Perez’s petition does not address Ribons’s claim that he serves as a State Bar arbitrator. However, the State Bar only conducts fee arbitrations in counties where local bar groups do not provide that service, and in Southern California, only one county—Imperial—lacks such a program.

Relevance Questioned

 The writ petition questions the relevance of Ribons’s stints as a volunteer pro tem. It says:

“It is unclear just what Mr. Ribons means by listing his pro tern appointments in support of the designation ‘Arbitrator/Lawyer.’ All judges settle cases but that does not make them arbitrators.”

It also notes that the post “is an unpaid voluntary position” and asserts that it is “a civic avocation not a principal occupation.”

Perez said during the primary:

“I’ve consulted with an attorney and spoken to my advisers regarding challenging the ballot designation.

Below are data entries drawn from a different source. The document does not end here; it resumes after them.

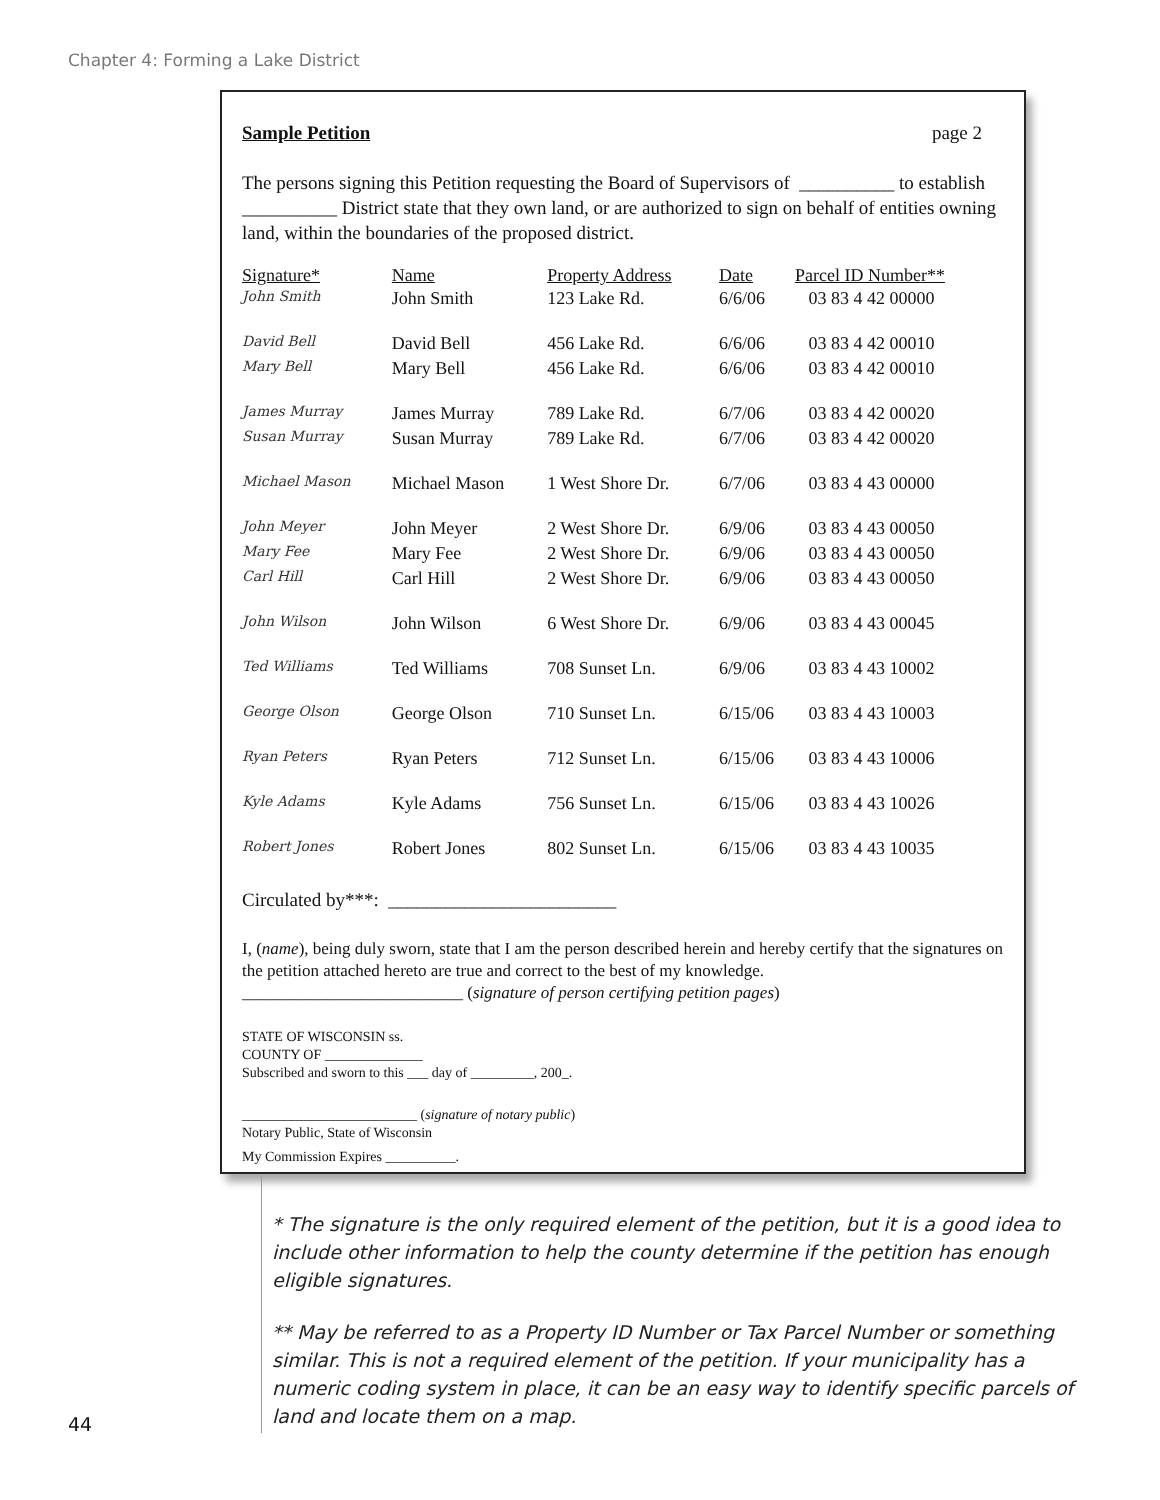Chapter 4: Forming a Lake District
Sample Petition page 2
The persons signing this Petition requesting the Board of Supervisors of __________ to establish __________ District state that they own land, or are authorized to sign on behalf of entities owning land, within the boundaries of the proposed district.
| Signature* | Name | Property Address | Date | Parcel ID Number** |
| --- | --- | --- | --- | --- |
| John Smith | John Smith | 123 Lake Rd. | 6/6/06 | 03 83 4 42 00000 |
| David Bell | David Bell | 456 Lake Rd. | 6/6/06 | 03 83 4 42 00010 |
| Mary Bell | Mary Bell | 456 Lake Rd. | 6/6/06 | 03 83 4 42 00010 |
| James Murray | James Murray | 789 Lake Rd. | 6/7/06 | 03 83 4 42 00020 |
| Susan Murray | Susan Murray | 789 Lake Rd. | 6/7/06 | 03 83 4 42 00020 |
| Michael Mason | Michael Mason | 1 West Shore Dr. | 6/7/06 | 03 83 4 43 00000 |
| John Meyer | John Meyer | 2 West Shore Dr. | 6/9/06 | 03 83 4 43 00050 |
| Mary Fee | Mary Fee | 2 West Shore Dr. | 6/9/06 | 03 83 4 43 00050 |
| Carl Hill | Carl Hill | 2 West Shore Dr. | 6/9/06 | 03 83 4 43 00050 |
| John Wilson | John Wilson | 6 West Shore Dr. | 6/9/06 | 03 83 4 43 00045 |
| Ted Williams | Ted Williams | 708 Sunset Ln. | 6/9/06 | 03 83 4 43 10002 |
| George Olson | George Olson | 710 Sunset Ln. | 6/15/06 | 03 83 4 43 10003 |
| Ryan Peters | Ryan Peters | 712 Sunset Ln. | 6/15/06 | 03 83 4 43 10006 |
| Kyle Adams | Kyle Adams | 756 Sunset Ln. | 6/15/06 | 03 83 4 43 10026 |
| Robert Jones | Robert Jones | 802 Sunset Ln. | 6/15/06 | 03 83 4 43 10035 |
Circulated by***: ________________________
I, (name), being duly sworn, state that I am the person described herein and hereby certify that the signatures on the petition attached hereto are true and correct to the best of my knowledge.
__________________________ (signature of person certifying petition pages)
STATE OF WISCONSIN ss.
COUNTY OF ______________
Subscribed and sworn to this ___ day of _________, 200_.
_________________________ (signature of notary public)
Notary Public, State of Wisconsin
My Commission Expires __________.
* The signature is the only required element of the petition, but it is a good idea to include other information to help the county determine if the petition has enough eligible signatures.
** May be referred to as a Property ID Number or Tax Parcel Number or something similar. This is not a required element of the petition. If your municipality has a numeric coding system in place, it can be an easy way to identify specific parcels of land and locate them on a map.
44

“After careful consideration I decided that if Mr. Ribons makes it to a runoff to then challenge the designation.”

Perez was the highest vote-getter in the primary among the three candidates for Office No. 113. He drew 289,931; 233,812 ballots were cast for Ribons; Deputy District Attorney Steven Schreiner was favored by 178,466 voters.

Ribons has declined to respond to inquiries from the MetNews this year. One inquiry concerned an apparent discrepancy between a statement he made in an interview when he ran unsuccessfully two years ago and a campaign representation this year.

In 2016, he said that since becoming a member of the State Bar on June 11, 1996, he had handled “a handful” of jury trials and “between 15 and 20 bench trials.” In the primary, his campaign website proclaimed:

“Currently a civil litigator with over two decades of experience in state and federal courts, Michael has conducted hundreds of trials….”

Ribons would not provide information as to where he tried cases over the past two years. The Los Angeles County Bar Association’s online register of civil cases, connected to the Superior Court’s computer system, reflects two cases in 2016 in which Ribons was an attorney—neither of which went to trial—and no cases in 2017 or this year.

The claim to having handled “hundreds of trials has been removed from Ribons’s website. It now says:

“Michael is a civil litigator with over two decades of experience in state and federal courts,”

Ribons, whose law degree is from Whittier College School of Law, is a real estate broker and is president of Monterey Real Estate Investments, Inc.